TASK ITEM |
Leave the pictures out and give every entry again exactly.

START PROVIDED RECORDS

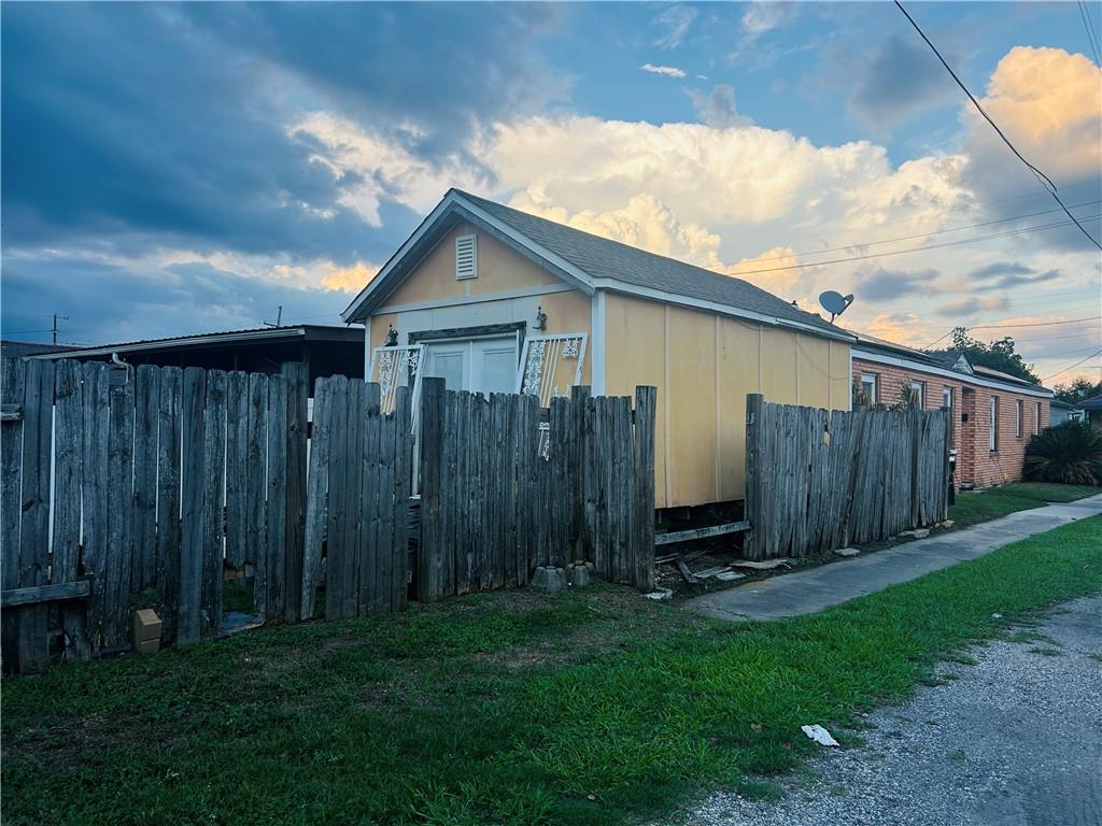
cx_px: 551
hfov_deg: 67.3
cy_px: 413
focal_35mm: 26
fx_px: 828
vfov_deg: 53.1
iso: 50
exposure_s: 1/1100
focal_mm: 5.7
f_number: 1.5
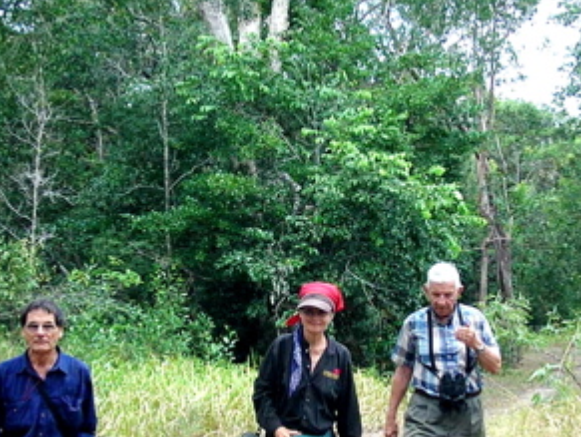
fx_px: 1328
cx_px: 496
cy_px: 184
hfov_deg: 24.1
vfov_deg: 18.7
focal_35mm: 79
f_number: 2.7
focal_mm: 6
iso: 50
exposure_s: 1/110
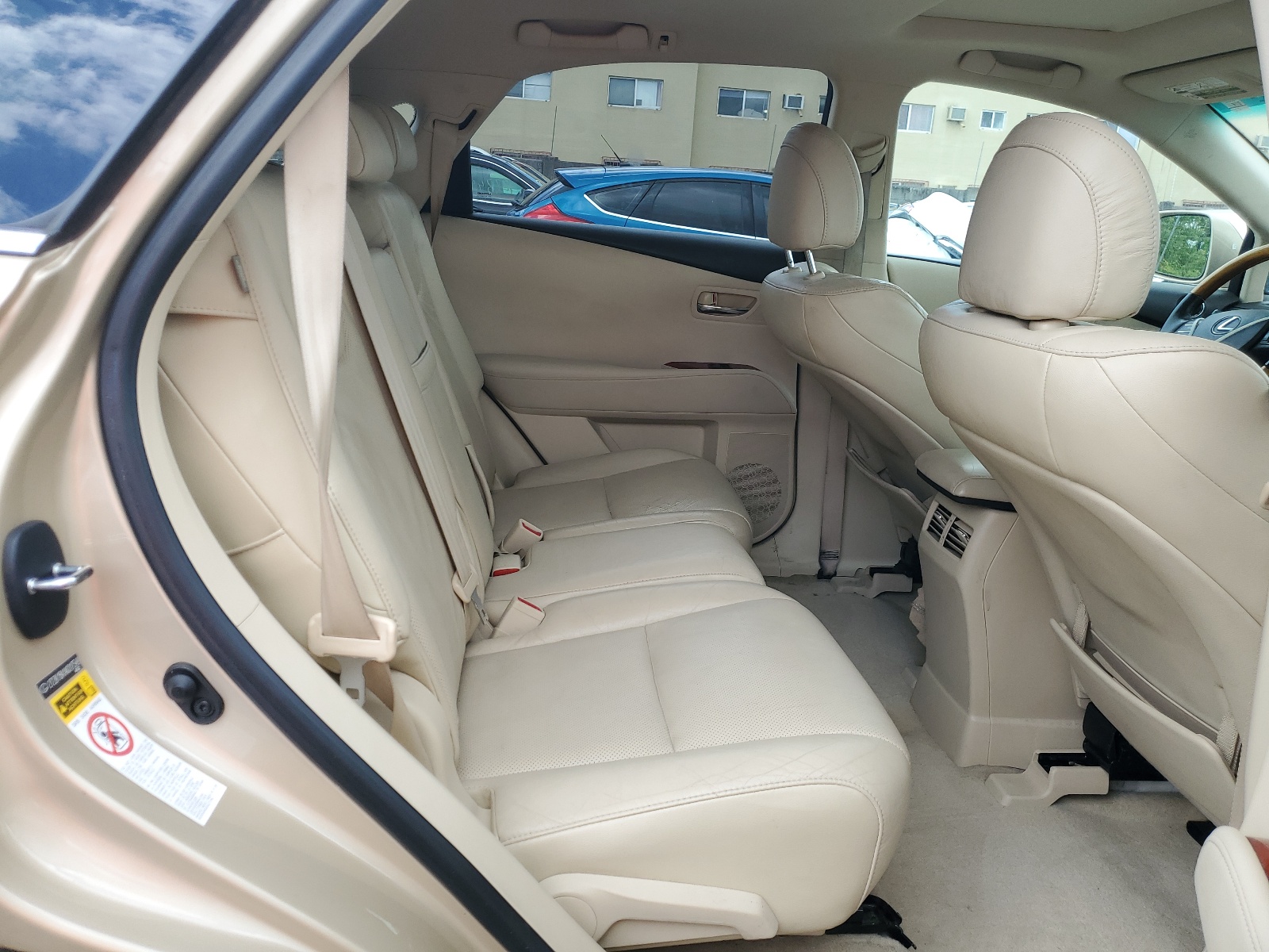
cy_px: 476
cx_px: 634
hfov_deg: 67.3
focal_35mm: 26
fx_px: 953
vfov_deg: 53.1
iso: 50
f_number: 1.5
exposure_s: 1/526
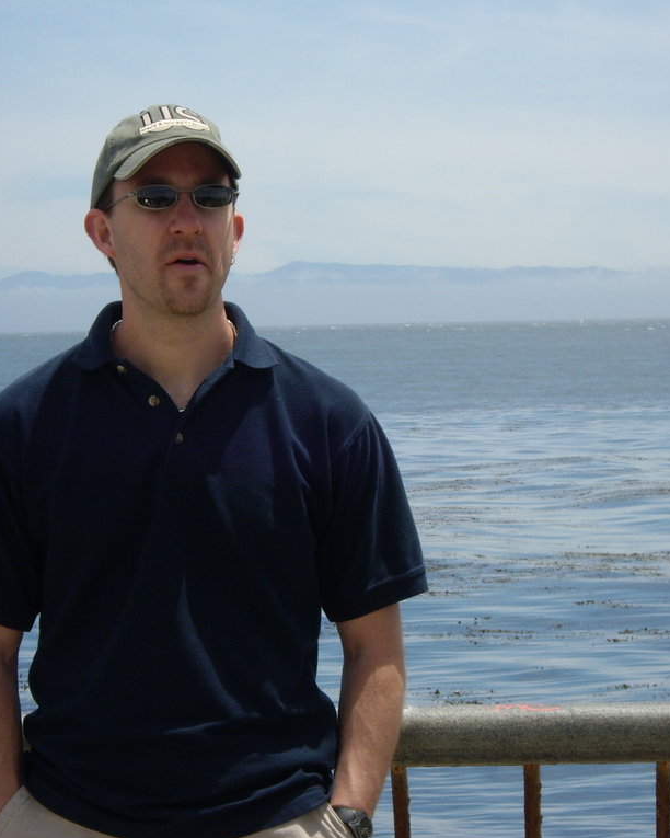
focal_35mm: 149
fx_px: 3693
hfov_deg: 10.4
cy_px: 420
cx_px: 274
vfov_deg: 12.9
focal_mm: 18.6
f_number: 8.3
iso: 100
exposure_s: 1/250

END PROVIDED RECORDS

SOLUTION FOR THIS TASK |
cx_px: 551
hfov_deg: 67.3
cy_px: 413
focal_35mm: 26
fx_px: 828
vfov_deg: 53.1
iso: 50
exposure_s: 1/1100
focal_mm: 5.7
f_number: 1.5
fx_px: 1328
cx_px: 496
cy_px: 184
hfov_deg: 24.1
vfov_deg: 18.7
focal_35mm: 79
f_number: 2.7
focal_mm: 6
iso: 50
exposure_s: 1/110
cy_px: 476
cx_px: 634
hfov_deg: 67.3
focal_35mm: 26
fx_px: 953
vfov_deg: 53.1
iso: 50
f_number: 1.5
exposure_s: 1/526
focal_35mm: 149
fx_px: 3693
hfov_deg: 10.4
cy_px: 420
cx_px: 274
vfov_deg: 12.9
focal_mm: 18.6
f_number: 8.3
iso: 100
exposure_s: 1/250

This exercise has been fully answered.